Sample PQSGs encode both object configurations and procedural steps, enabling tasks such as visual question answering, anomaly detection, and procedural tutoring in physics education and analysis.

6. Limitations and Prospects for PQSG-based Evaluation

Current PQSGs are prompt- or scene-constrained, covering only entities and actions specified in the textual or visual context. They do not attempt open-ended inference about background or implicit physical phenomena. Rapid actions, nuanced material interactions, or non-explicit physics remain challenging for QA modules. Achievable upper-bound correlations (r = 0.80 with human QA) indicate space for model improvement. Scaling PQSGs to unconstrained vision or multimodal tasks, and to non-physics STEM domains (e.g., chemistry or biology laboratories), represents an active area for future extension (Pothiraj et al., 24 Jun 2026, Zou et al., 8 Jun 2026).

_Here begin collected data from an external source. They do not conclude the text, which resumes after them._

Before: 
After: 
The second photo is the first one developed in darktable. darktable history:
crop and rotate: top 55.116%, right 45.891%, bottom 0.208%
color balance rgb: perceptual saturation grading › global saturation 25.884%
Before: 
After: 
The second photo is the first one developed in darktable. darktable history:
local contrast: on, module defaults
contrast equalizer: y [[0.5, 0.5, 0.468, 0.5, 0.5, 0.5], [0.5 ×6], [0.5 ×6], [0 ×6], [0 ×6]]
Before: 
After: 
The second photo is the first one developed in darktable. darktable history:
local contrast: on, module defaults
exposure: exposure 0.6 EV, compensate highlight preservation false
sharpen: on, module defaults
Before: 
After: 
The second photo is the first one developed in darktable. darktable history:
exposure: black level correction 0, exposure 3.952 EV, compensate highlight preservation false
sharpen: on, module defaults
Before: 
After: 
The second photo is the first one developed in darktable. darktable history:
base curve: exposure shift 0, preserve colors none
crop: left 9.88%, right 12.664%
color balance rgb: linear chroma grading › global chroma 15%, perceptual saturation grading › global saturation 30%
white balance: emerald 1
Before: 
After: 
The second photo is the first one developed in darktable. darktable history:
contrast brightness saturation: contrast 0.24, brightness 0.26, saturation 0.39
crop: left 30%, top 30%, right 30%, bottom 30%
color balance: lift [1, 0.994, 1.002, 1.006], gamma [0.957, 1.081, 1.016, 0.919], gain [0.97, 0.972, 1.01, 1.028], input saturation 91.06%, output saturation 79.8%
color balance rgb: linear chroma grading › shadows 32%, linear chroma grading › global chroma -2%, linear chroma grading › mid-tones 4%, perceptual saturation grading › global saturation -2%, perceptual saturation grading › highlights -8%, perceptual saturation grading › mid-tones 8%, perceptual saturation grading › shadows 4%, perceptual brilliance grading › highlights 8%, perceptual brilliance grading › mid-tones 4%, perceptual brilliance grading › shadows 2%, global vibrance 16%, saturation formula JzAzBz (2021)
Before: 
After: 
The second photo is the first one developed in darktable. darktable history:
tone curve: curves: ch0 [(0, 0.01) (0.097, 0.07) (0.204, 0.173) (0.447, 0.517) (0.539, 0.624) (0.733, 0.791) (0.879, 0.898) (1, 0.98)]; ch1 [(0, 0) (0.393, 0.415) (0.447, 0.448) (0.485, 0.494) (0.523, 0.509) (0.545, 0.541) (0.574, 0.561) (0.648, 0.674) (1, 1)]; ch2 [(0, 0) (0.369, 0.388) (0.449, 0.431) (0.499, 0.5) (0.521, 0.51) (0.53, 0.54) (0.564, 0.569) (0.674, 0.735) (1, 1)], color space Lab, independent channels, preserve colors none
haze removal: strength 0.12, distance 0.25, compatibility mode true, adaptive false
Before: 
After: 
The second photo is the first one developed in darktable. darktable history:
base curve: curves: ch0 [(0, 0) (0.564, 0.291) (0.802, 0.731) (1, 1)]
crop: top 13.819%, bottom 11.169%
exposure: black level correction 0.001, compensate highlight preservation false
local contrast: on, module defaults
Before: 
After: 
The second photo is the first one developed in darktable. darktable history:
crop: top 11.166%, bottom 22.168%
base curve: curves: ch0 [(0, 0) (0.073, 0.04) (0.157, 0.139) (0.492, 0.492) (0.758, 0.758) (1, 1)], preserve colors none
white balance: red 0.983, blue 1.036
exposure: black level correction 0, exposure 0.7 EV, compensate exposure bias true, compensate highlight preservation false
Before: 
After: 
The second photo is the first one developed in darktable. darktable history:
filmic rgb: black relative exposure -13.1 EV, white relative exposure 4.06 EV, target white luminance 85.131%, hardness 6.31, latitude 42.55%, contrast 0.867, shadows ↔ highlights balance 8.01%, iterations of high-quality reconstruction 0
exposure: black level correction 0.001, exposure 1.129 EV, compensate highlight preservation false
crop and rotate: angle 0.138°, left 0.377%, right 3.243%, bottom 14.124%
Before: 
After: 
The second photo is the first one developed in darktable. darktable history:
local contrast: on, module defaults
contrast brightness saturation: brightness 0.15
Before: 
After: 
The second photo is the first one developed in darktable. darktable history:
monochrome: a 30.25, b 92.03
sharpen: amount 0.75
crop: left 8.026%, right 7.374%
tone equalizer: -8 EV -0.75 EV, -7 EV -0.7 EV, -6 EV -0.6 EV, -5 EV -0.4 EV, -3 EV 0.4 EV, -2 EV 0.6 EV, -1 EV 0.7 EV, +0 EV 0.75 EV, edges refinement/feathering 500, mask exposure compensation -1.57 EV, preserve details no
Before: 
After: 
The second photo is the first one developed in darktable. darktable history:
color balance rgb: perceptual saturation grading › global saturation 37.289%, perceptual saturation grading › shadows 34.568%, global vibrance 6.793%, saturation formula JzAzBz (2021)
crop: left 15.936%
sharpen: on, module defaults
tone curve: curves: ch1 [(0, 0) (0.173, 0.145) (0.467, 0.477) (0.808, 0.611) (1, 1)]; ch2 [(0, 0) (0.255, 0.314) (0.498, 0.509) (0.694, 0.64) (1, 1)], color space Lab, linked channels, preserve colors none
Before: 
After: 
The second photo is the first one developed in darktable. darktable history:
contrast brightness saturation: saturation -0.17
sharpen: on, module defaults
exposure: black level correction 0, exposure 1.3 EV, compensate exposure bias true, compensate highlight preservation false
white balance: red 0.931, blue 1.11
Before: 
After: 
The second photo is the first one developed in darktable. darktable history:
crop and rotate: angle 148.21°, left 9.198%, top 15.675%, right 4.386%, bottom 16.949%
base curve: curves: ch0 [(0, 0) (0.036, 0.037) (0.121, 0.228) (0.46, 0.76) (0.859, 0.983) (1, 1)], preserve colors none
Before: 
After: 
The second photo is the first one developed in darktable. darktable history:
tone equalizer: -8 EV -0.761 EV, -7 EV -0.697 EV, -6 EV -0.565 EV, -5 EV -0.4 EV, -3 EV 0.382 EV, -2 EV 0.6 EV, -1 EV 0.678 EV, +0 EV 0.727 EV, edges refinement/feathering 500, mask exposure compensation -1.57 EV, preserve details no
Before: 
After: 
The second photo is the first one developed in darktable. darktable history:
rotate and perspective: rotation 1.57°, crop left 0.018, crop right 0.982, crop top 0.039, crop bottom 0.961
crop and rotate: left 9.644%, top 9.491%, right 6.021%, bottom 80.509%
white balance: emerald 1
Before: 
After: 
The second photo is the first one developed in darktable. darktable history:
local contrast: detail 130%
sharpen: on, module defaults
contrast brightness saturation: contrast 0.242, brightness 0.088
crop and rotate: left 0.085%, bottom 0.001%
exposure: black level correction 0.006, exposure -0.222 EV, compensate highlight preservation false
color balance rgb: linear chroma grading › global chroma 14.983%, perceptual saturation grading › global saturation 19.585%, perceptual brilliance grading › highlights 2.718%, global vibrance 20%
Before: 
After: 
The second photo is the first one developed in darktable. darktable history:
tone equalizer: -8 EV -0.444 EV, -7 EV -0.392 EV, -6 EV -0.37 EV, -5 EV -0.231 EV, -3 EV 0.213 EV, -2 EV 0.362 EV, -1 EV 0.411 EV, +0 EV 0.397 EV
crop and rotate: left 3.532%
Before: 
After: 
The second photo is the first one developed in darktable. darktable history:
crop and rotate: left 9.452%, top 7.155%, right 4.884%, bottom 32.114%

7. Applications and Broader Impact

PQSGs enable fine-grained, interpretable, and logically grounded evaluation in a range of domains:

  • Graded and local analysis of physical law adherence in generative models, facilitating diagnosis and benchmarking.
  • Automated tutoring systems through multimodal scene-to-graph and instruction-to-graph mappings.
  • Visual question answering and procedural step derivation in complex experiment scenes.
  • Constraint-driven diagram generation, with semantic and physical correctness checks at every abstraction layer.

Through these properties, PQSGs furnish a standardized bridge between human intuitive evaluation, symbolic physical laws, and the outputs of emerging large-scale vision and LLMs, contributing to the development of physically reliable AI systems in science and education (Pothiraj et al., 24 Jun 2026, Haque et al., 28 May 2026, Zou et al., 8 Jun 2026).